■ TASK INSTRUCTIONS ■
Return all of the entries below, word for word. Omit each picture.

'''

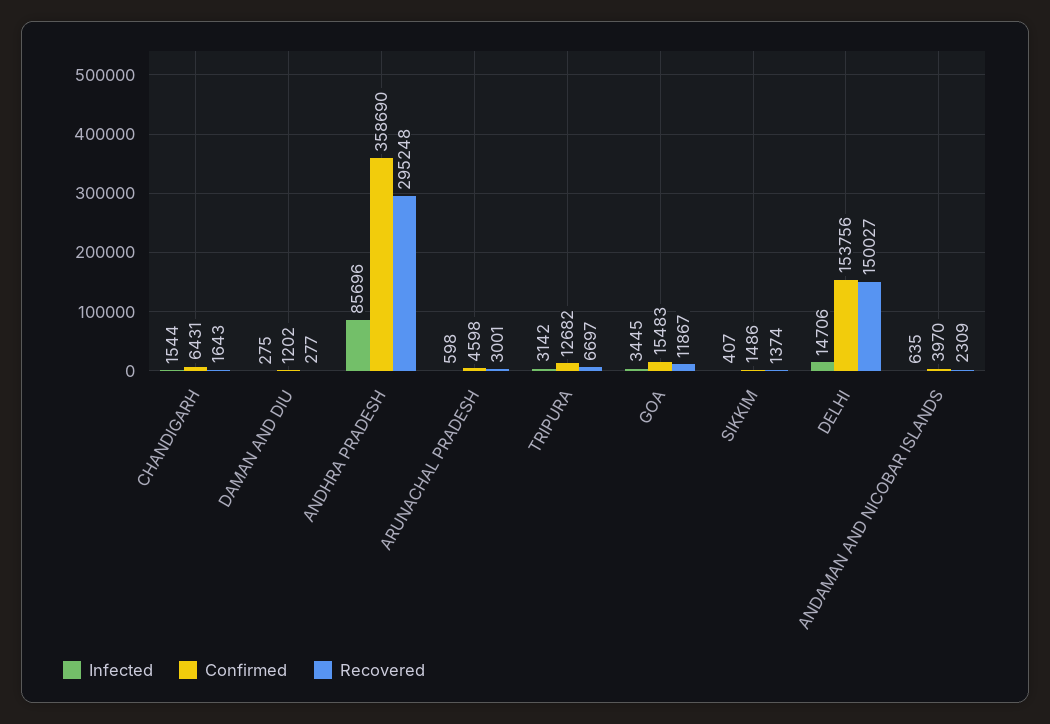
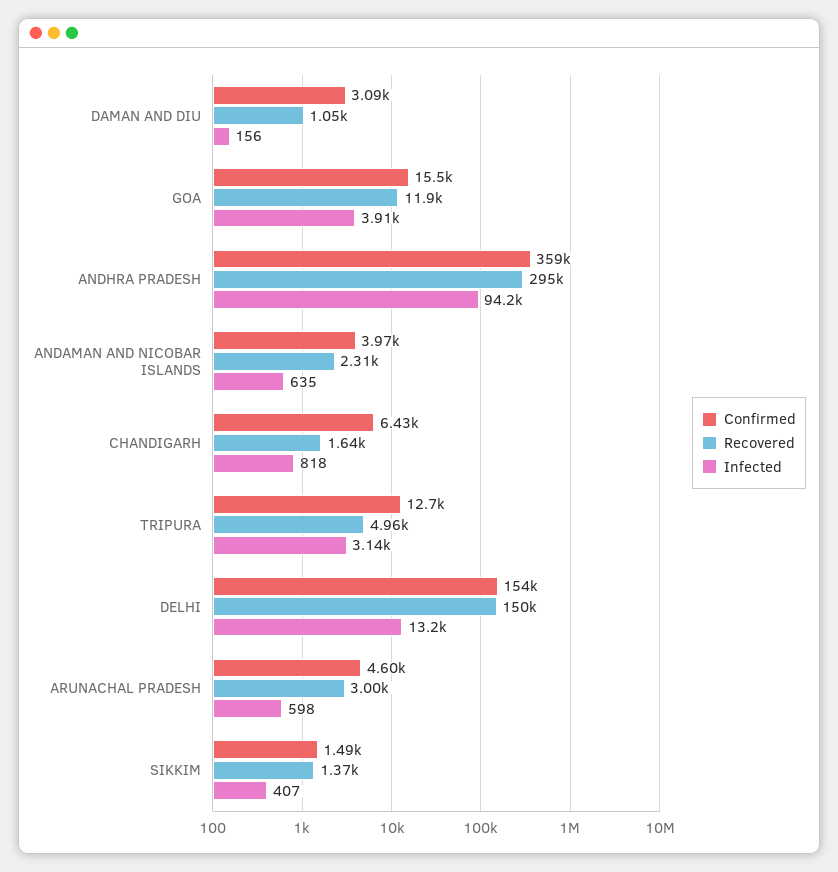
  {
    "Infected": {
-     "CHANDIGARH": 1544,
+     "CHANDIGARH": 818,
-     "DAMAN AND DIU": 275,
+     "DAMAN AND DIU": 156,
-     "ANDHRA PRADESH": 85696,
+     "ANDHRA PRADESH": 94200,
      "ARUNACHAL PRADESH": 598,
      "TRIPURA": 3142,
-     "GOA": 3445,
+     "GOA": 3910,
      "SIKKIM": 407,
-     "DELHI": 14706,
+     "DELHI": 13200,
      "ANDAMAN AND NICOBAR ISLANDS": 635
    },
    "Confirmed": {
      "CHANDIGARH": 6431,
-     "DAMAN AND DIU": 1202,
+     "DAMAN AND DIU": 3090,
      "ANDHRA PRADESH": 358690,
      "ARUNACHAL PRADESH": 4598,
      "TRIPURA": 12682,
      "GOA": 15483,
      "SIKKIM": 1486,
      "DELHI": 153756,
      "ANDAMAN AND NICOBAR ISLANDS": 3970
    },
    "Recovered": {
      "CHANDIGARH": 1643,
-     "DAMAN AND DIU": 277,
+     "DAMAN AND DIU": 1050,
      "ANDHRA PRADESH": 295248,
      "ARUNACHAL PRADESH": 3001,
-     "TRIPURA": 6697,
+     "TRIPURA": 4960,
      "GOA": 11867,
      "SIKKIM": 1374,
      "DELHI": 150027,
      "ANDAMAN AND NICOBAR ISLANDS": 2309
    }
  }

'''

■ THE COMPLETED TASK ■
  {
    "Infected": {
-     "CHANDIGARH": 1544,
+     "CHANDIGARH": 818,
-     "DAMAN AND DIU": 275,
+     "DAMAN AND DIU": 156,
-     "ANDHRA PRADESH": 85696,
+     "ANDHRA PRADESH": 94200,
      "ARUNACHAL PRADESH": 598,
      "TRIPURA": 3142,
-     "GOA": 3445,
+     "GOA": 3910,
      "SIKKIM": 407,
-     "DELHI": 14706,
+     "DELHI": 13200,
      "ANDAMAN AND NICOBAR ISLANDS": 635
    },
    "Confirmed": {
      "CHANDIGARH": 6431,
-     "DAMAN AND DIU": 1202,
+     "DAMAN AND DIU": 3090,
      "ANDHRA PRADESH": 358690,
      "ARUNACHAL PRADESH": 4598,
      "TRIPURA": 12682,
      "GOA": 15483,
      "SIKKIM": 1486,
      "DELHI": 153756,
      "ANDAMAN AND NICOBAR ISLANDS": 3970
    },
    "Recovered": {
      "CHANDIGARH": 1643,
-     "DAMAN AND DIU": 277,
+     "DAMAN AND DIU": 1050,
      "ANDHRA PRADESH": 295248,
      "ARUNACHAL PRADESH": 3001,
-     "TRIPURA": 6697,
+     "TRIPURA": 4960,
      "GOA": 11867,
      "SIKKIM": 1374,
      "DELHI": 150027,
      "ANDAMAN AND NICOBAR ISLANDS": 2309
    }
  }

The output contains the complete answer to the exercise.